Net income grew 38% to US$243 million in the three months ended June, Lenovo said in a filing on Thursday. That compares with an average estimate for US$231 million. Revenue rose 20% to US$15.4 billion.
The results reflect how growing demand for the servers essential in artificial intelligence development is lifting the computing hardware market from its post-Covid slump.
From Amazon.com Inc to Google and Baidu Inc, big tech companies are raising spending on data centres at a rapid clip, preparing for an envisioned boom in AI services.

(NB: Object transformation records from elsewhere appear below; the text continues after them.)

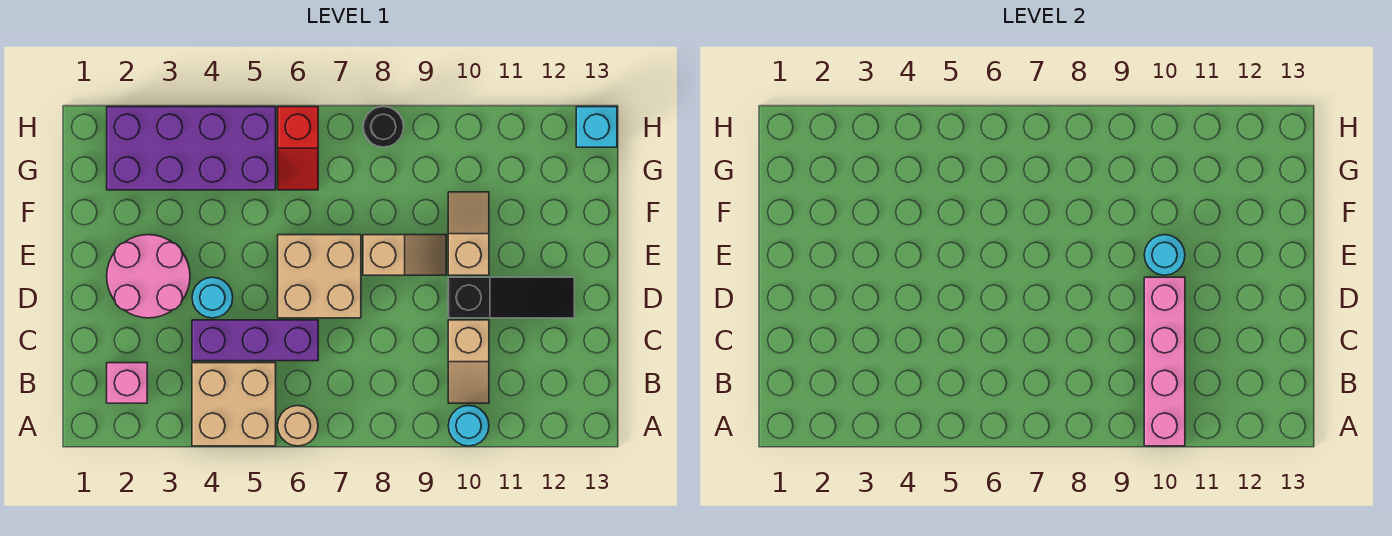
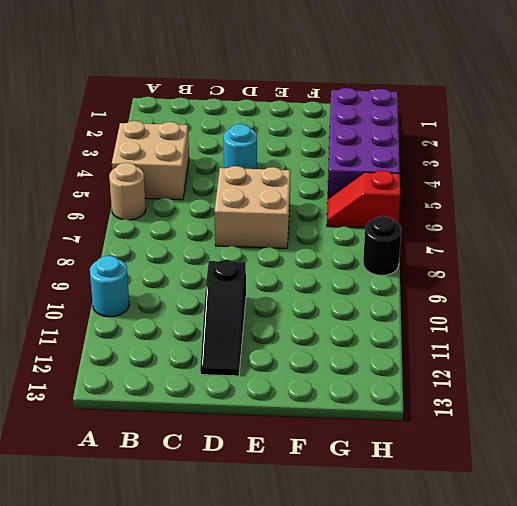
none -> pink 1x1 brick [107,363,147,403]
none -> tan 1x2 slope [448,320,489,403]
none -> purple 1x3 brick [192,320,318,361]

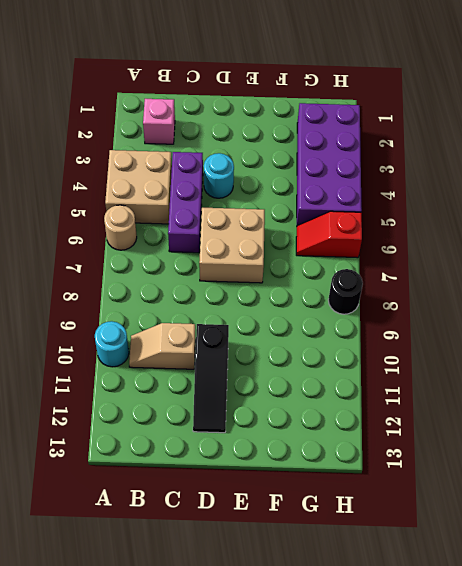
none -> pink 2x2 round brick [107,235,190,318]
none -> tan 1x2 slope [363,235,446,275]
none -> tan 1x2 slope [448,192,489,275]

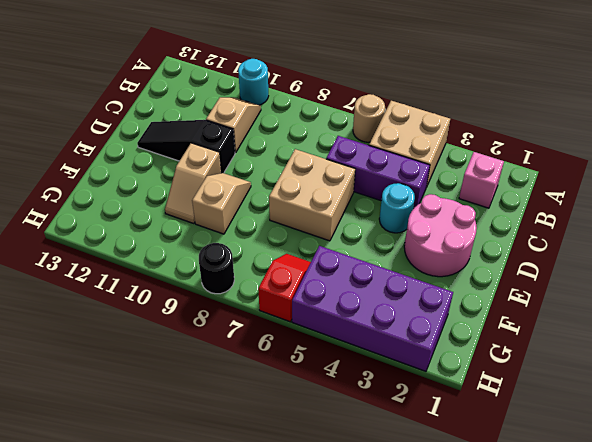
tan 1x2 slope [192,173,251,234] -> tan 1x2 slope turned to [363,235,446,275]
none -> cyan 1x1 brick [576,107,617,147]
none -> pink 1x4 brick [1144,277,1185,446]
none -> cyan 1x1 round brick [1144,235,1185,275]

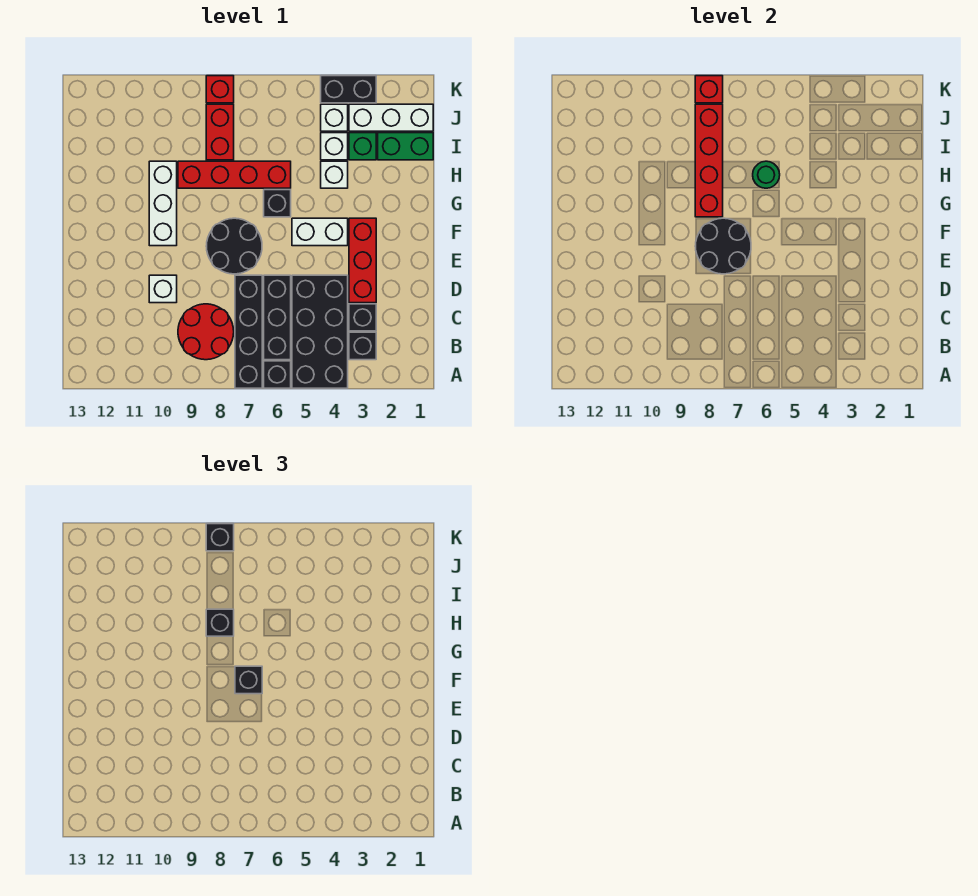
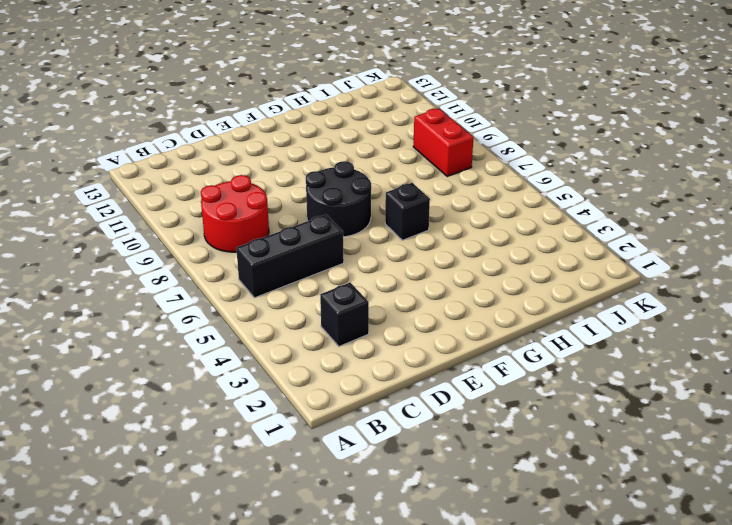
red 1x2 brick [413,108,473,177] -> red 1x2 brick turned to [206,104,234,160]
none -> black 2x4 brick [292,275,348,388]
none -> black 1x1 brick [264,361,291,388]
none -> black 1x4 brick [235,275,262,388]
none -> black 1x1 brick [349,332,376,360]

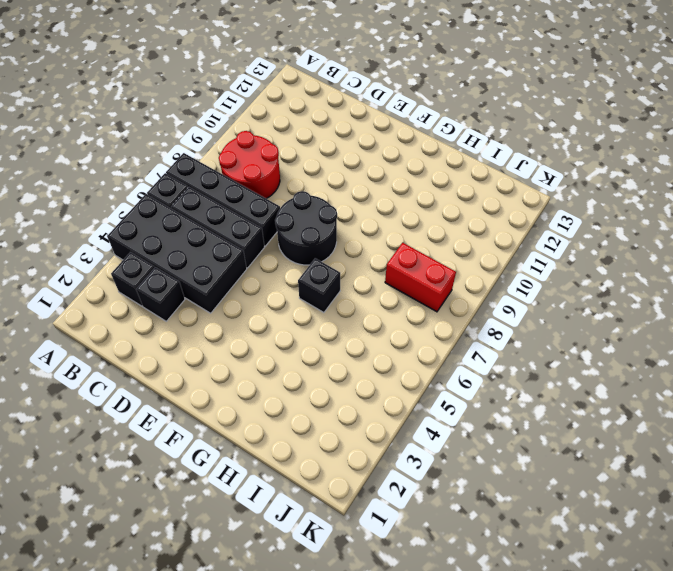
none -> red 1x3 brick [349,218,376,303]
none -> white 1x1 brick [149,275,177,303]
none -> white 1x2 brick [292,218,348,246]
none -> white 1x3 brick [149,161,177,246]

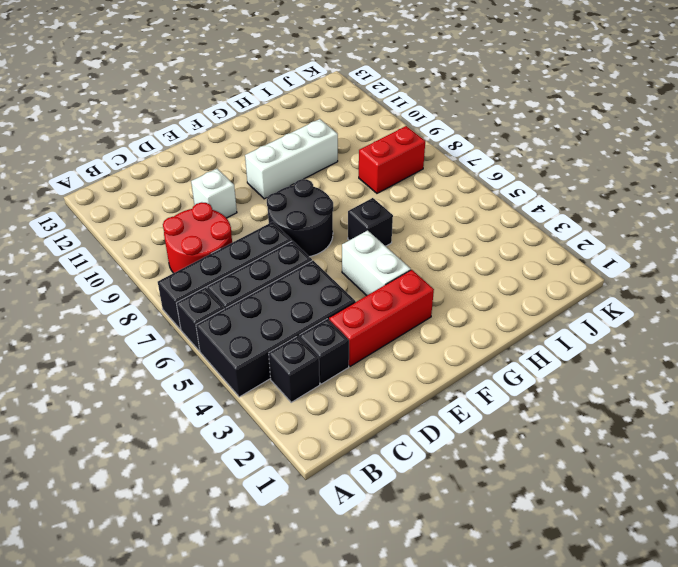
none -> white 1x1 brick [321,161,348,188]
none -> red 1x4 brick [178,161,291,188]
none -> green 1x2 brick [378,133,433,160]
none -> green 1x1 brick [349,133,376,160]

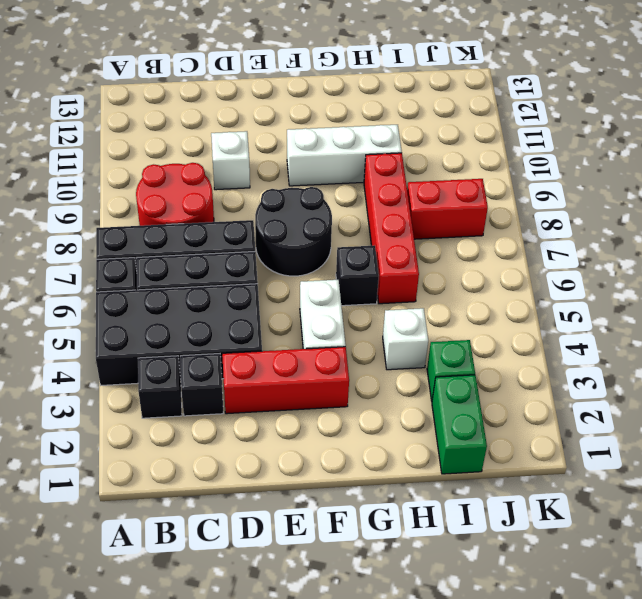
none -> white 1x1 brick [321,133,348,160]
none -> white 1x3 brick [349,104,433,131]
none -> white 1x1 brick [321,104,348,131]
none -> black 1x2 brick [321,76,376,103]

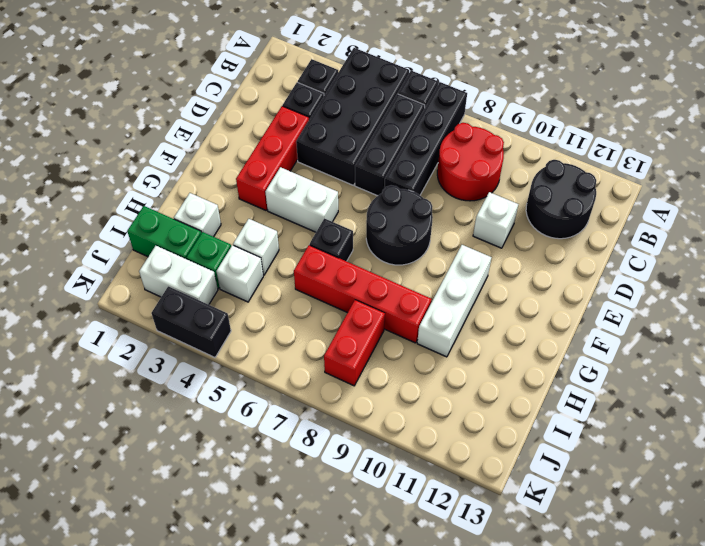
black 2x2 round brick [526,160,596,239] -> black 2x2 round brick moved to [695,218,751,274]
white 1x1 brick [174,193,221,237] -> white 1x1 brick moved to [321,104,348,131]
white 1x2 brick [139,246,218,305] -> white 1x3 brick [349,104,433,131]
none -> red 1x1 brick [206,76,234,103]
none -> red 1x4 brick [695,104,723,217]
none -> green 1x1 round brick [753,161,780,188]
none -> red 1x1 brick [695,76,723,103]

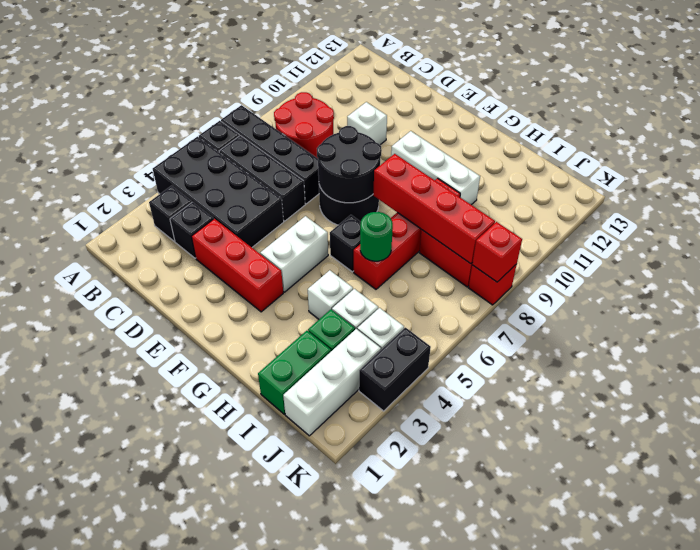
none -> black 1x1 brick [235,666,262,694]
none -> black 1x1 brick [206,609,234,636]
none -> black 1x1 brick [206,524,234,551]

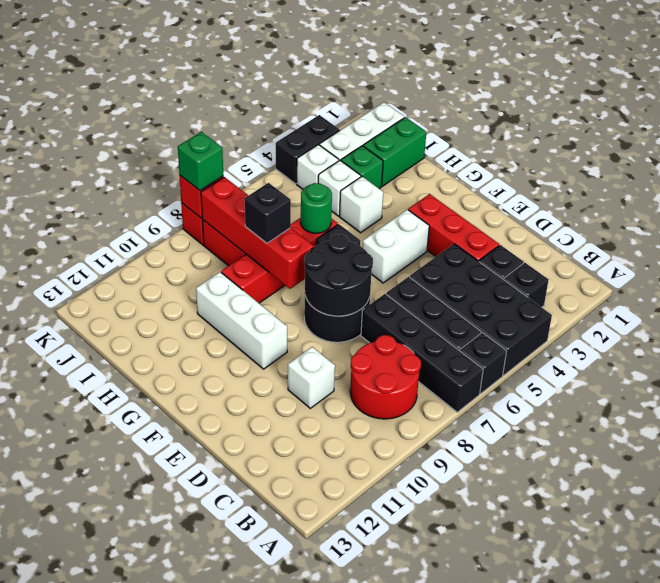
green 1x1 brick [178,132,223,191] -> black 1x1 brick [206,524,234,551]
none -> black 1x1 brick [235,666,262,694]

Lenovo extended its lead over HP Inc and Dell Technologies Inc with 14.7 million units shipped during the June quarter, according to research firm IDC. But the Chinese firm’s stock has lagged its rivals this year, in part because of worries about the world’s No 2 economy and exposure to geopolitical tensions.
CEO Yang Yuanqing is betting on AI-powered devices to boost its global business in coming years, though that market remains untested.
“Demand for AI-related PCs might only kick in from 2025, and there’s still a question about the sustainability of that market,” Bloomberg Intelligence analysts Cecilia Chan and Steven Tseng wrote in a memo ahead of the results.
Geopolitical risks, including possible new PC tariffs or chip-export restrictions by US or European regulators, remain a question mark for the 40-year-old company.
The Biden administration has already slapped a series of curbs on exports to China of advanced chipmaking technologies and processors, including Nvidia Corp’s highest-end AI-training chips. Lenovo is by far the top seller of servers in the country.